Ph.d.-forsvar

PhD defence by Alfred Ferrer Florensa

Alfred Ferrer Florensa will defend his PhD thesis "Modeling of biological sequences for prediction and characterization of pathogenicity using deep learning"

Principal supervisor:

Professor Frank Aarestrup, DTU Food

Co-supervisor:

Associate Professor Henrik Nielsen, DTU Health Tech
Scientist Jose Juan Almagro Armenteros, Bristol Myers Squibb

Examiners:

Associate Professor Carolina Barra Quaglia, DTU Health Tech
Professor Simon Rasmussen, University of Copenhagen
Senior Researcher Vanessa Rossetto Marcelino, IATA, Spain

Chairperson at defence:

Associate Professor Christian Brinch, DTU Food

Resume
Every organism on this planet, from humans to viruses, carries a recipe (the genome, made of DNA) that defines its traits and capacities. Since we are able to collect and study these sequences of letters, they are a central part of our study of microorganisms, such as bacteria and viruses, as well as our efforts for identifying those which can harm us (pathogens).

Most of our ways to do so are based on similarity. If the genome of a virus A is very similar to a genome of a virus that causes an infection on the lungs of humans, probably virus A will also be able to cause that infection. If bacteria B has a part of a genome (gene) that we know produces a certain capacity, that bacteria B most probably will have that capacity. Similarity-based methods, often relying on sequence alignment, face two major challenges: they struggle with complex traits, and with low or none similarity between the new sequence and our previous knowledge.
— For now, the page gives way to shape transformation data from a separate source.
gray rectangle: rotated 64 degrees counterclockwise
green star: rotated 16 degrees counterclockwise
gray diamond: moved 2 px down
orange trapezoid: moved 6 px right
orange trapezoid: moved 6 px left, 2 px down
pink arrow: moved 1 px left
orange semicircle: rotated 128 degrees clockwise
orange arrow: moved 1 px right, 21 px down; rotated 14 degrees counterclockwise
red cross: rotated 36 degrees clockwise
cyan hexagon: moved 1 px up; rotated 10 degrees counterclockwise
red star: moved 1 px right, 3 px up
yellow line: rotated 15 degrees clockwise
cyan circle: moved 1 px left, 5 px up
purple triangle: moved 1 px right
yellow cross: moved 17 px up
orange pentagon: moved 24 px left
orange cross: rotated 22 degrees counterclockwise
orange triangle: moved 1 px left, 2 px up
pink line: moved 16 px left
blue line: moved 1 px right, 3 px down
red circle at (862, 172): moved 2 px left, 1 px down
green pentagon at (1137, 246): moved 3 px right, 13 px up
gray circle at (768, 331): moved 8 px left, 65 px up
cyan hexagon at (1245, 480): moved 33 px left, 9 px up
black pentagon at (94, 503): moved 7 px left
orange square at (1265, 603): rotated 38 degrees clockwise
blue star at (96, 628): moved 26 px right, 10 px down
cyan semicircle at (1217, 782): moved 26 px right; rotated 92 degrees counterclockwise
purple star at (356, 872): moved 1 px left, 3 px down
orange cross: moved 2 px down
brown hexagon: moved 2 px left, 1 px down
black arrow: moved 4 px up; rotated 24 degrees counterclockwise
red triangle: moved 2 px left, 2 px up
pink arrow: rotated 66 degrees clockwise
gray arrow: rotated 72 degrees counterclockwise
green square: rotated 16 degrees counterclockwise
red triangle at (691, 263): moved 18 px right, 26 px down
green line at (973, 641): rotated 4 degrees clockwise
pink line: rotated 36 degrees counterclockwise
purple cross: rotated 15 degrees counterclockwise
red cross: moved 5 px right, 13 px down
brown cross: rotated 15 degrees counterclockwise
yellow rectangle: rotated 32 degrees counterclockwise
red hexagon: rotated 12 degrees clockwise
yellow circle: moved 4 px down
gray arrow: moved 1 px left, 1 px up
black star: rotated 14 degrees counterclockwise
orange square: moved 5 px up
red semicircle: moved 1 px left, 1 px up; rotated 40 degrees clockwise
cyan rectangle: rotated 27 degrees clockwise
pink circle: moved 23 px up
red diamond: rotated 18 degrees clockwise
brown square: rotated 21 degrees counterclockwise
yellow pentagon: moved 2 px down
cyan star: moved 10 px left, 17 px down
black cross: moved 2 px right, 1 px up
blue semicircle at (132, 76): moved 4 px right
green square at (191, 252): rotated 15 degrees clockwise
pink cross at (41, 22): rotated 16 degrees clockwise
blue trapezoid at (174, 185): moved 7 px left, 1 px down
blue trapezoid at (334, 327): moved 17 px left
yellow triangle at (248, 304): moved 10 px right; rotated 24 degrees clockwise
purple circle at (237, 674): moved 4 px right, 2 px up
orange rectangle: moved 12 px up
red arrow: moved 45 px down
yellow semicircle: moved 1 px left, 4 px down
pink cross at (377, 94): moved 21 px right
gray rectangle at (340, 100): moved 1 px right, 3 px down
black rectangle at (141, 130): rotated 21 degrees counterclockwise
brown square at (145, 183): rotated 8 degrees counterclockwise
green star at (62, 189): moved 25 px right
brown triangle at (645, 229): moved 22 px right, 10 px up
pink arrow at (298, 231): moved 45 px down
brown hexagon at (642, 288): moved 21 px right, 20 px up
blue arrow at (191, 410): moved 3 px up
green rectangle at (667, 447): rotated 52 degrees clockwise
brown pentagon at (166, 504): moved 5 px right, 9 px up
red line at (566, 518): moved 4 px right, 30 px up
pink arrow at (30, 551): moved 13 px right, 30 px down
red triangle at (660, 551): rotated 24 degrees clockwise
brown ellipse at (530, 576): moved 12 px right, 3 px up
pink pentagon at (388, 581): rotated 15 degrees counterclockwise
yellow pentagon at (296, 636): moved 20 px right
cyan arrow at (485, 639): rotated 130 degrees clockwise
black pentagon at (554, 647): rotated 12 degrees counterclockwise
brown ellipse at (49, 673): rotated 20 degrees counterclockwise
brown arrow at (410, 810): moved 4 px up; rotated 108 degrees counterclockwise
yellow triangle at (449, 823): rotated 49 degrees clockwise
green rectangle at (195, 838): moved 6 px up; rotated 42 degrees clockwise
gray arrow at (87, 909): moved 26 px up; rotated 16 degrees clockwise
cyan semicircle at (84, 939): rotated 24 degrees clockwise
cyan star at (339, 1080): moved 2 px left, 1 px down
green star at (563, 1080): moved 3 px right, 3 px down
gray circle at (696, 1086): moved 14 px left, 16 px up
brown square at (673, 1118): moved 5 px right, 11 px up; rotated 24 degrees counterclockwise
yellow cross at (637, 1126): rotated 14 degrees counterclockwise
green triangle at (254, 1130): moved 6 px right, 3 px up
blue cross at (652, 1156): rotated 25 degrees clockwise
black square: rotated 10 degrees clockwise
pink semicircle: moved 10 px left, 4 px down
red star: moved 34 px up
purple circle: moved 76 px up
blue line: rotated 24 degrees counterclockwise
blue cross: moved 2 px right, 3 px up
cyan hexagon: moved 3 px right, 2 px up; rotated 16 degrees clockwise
This last issue is what matters in this thesis, as when a new unseen pathogen appears, these methods will not be able to recognize them as a threat.

In this project, we propose new methods to avoid these limitations, by bringing deep learning algorithms used on text to the world of microorganisms genomes. We develop deep learning models that predict the threat of a virus or a bacteria directly from its genome, without relying on similarity. This allows us to be able to use them when a new microorganism or DNA sequence is found, and immediately assess its capacity to harm us. For bacteria, we predict its pathogenic capacity; for viruses, which hosts they are able to infect. Moreover, we create approaches to fairly evaluate these deep learning models in the complex world of biology and evolution, assuring they are accurate on completely new specimens. These approaches aim to improve early detection of emerging pathogens, supporting global health and biosecurity.

A copy of the PhD thesis is available for reading at the department.